La sentenza in esame ribadisce, inoltre, il principio secondo il quale lo stato di insolvenza di una Banca sottoposta a liquidazione coatta amministrativa deve essere riferito, in aderenza alla norma contenuta nell’art. 82 del T.U.B. “al momento dell’emanazione del provvedimento di liquidazione”, dovendosi ritenere ininfluenti i fatti sopravvenuti che abbiano determinato la capienza del patrimonio.

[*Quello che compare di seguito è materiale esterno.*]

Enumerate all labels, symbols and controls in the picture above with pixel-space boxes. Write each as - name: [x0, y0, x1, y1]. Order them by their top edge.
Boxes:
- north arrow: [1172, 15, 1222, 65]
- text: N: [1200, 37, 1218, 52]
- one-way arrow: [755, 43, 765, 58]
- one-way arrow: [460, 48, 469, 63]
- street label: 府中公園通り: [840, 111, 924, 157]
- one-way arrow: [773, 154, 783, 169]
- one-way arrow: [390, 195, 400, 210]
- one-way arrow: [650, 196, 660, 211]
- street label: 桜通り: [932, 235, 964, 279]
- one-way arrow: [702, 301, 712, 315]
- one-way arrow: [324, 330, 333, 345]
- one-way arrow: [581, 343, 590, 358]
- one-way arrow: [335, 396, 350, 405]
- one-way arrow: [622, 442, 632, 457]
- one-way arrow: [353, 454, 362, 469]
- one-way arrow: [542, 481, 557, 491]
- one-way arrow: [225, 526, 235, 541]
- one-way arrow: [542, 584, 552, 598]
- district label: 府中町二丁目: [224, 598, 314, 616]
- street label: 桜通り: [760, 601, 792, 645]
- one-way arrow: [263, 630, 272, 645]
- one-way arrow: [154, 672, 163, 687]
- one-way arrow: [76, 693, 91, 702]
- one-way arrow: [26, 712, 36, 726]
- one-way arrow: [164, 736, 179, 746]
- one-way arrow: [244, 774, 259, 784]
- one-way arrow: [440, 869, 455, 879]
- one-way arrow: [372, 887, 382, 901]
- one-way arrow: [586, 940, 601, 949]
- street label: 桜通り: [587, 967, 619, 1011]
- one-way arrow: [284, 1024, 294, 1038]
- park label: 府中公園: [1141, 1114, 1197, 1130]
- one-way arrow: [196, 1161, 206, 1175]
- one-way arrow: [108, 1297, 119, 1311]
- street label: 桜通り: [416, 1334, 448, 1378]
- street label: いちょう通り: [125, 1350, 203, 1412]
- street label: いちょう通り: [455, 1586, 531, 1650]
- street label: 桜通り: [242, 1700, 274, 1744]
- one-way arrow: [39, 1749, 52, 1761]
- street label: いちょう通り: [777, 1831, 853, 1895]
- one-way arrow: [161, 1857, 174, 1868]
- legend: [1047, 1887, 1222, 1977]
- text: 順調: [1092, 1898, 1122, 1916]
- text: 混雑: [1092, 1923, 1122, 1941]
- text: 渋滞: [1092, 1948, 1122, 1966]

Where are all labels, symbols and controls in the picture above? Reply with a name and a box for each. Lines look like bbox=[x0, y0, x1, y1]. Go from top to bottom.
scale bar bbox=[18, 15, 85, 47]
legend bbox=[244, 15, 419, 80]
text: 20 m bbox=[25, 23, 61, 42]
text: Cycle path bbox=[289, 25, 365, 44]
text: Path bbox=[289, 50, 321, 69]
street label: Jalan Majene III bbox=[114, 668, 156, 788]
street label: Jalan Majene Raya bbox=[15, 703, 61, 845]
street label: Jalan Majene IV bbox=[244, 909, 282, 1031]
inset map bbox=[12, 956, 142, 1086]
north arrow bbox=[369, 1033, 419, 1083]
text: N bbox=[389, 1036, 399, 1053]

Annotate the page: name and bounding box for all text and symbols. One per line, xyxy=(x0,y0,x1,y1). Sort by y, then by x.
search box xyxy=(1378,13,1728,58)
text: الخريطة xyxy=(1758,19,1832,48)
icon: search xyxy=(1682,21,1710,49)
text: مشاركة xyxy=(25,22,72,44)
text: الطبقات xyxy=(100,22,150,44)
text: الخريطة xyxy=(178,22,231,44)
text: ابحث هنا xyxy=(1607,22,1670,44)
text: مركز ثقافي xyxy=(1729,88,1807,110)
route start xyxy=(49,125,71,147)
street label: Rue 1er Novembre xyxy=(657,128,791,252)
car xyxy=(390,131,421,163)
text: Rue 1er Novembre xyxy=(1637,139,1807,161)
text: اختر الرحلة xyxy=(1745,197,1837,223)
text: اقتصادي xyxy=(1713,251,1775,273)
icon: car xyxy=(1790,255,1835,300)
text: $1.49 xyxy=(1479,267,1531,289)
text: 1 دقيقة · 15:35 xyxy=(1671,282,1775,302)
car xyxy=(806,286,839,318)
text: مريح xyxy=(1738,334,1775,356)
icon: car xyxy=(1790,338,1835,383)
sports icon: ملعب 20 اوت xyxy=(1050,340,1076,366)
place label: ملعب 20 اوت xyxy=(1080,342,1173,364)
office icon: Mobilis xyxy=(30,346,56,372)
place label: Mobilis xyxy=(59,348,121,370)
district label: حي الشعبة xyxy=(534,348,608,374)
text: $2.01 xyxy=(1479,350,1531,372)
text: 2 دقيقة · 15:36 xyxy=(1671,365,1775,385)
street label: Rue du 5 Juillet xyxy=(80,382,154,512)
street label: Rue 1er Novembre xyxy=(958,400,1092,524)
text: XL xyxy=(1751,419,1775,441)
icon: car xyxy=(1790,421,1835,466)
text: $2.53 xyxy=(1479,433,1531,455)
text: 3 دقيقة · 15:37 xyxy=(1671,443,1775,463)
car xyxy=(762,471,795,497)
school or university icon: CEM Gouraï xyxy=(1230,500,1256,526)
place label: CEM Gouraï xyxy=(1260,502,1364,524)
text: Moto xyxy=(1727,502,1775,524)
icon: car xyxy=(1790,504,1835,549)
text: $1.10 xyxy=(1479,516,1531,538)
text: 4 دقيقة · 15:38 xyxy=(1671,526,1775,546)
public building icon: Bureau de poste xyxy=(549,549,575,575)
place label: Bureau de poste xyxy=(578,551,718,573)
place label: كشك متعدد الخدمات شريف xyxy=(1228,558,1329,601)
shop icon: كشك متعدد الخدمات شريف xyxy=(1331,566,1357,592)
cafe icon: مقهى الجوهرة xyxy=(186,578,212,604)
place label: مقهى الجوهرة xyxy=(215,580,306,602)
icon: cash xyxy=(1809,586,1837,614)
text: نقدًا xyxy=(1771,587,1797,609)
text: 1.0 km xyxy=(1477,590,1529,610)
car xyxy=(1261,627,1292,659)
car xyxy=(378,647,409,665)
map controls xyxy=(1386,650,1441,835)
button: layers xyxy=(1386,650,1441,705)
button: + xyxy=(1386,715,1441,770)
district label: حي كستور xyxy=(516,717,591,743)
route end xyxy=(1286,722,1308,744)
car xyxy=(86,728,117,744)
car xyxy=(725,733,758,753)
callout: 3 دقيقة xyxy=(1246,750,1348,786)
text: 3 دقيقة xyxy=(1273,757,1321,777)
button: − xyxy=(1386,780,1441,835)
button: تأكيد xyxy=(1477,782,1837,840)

Sul punto la Suprema Corte ha precisato che “Lo stato di insolvenza di una banca sottoposta a liquidazione coatta amministrativa – la cui sussistenza, ai sensi dell’art. 82, comma secondo, del d.lgs. 1 settembre 1993, n. 385, deve essere riscontrata con riferimento al momento dell’emanazione del provvedimento di liquidazione – si traduce, sulla base della generale previsione dell’art.5 legge fall., applicabile in assenza di autonoma definizione, nel venir meno delle condizioni di liquidità e di credito necessarie per l’espletamento della specifica attività imprenditoriale. La peculiarità dell’attività bancaria – la quale implica che l’impresa che la esercita disponga di molteplici canali di accesso al reperimento di liquidità per impedire la suggestione della corsa ai prelievi – fa peraltro sì che assuma particolare rilevanza indiziaria, circa il grado di irreversibilità della crisi, il “deficit” patrimoniale, che si connota come dato centrale rispetto sia agli inadempimenti che all’eventuale illiquidità” (cfr. Cass. 21 aprile 2006, n.94048).
Il venir meno delle condizioni di liquidità e di credito necessarie all’espletamento della specifica attività imprenditoriale vanno misurate (e provate) alla data del provvedimento di liquidazione.
Pertanto, è ininfluente dimostrare che (l’usuale) intervento del Fondo Interbancario di Tutela dei depositi oppure eventuali transazioni con i creditori o possibili cessioni, abbiano consentito di superare lo stato di insolvenza dopo il provvedimento che ha disposto la liquidazione coatta amministrativa.
Un successivo piano di intervento – realizzato dopo la fase liquidatoria – non rimuove lo stato di dissesto alla data in cui la Banca è stata posta in liquidazione coatta, ma anzi lo conferma (cfr. Tribunale di Milano, II sez. civile, 26 gennaio 2012, Pres. Vitiello, inedita).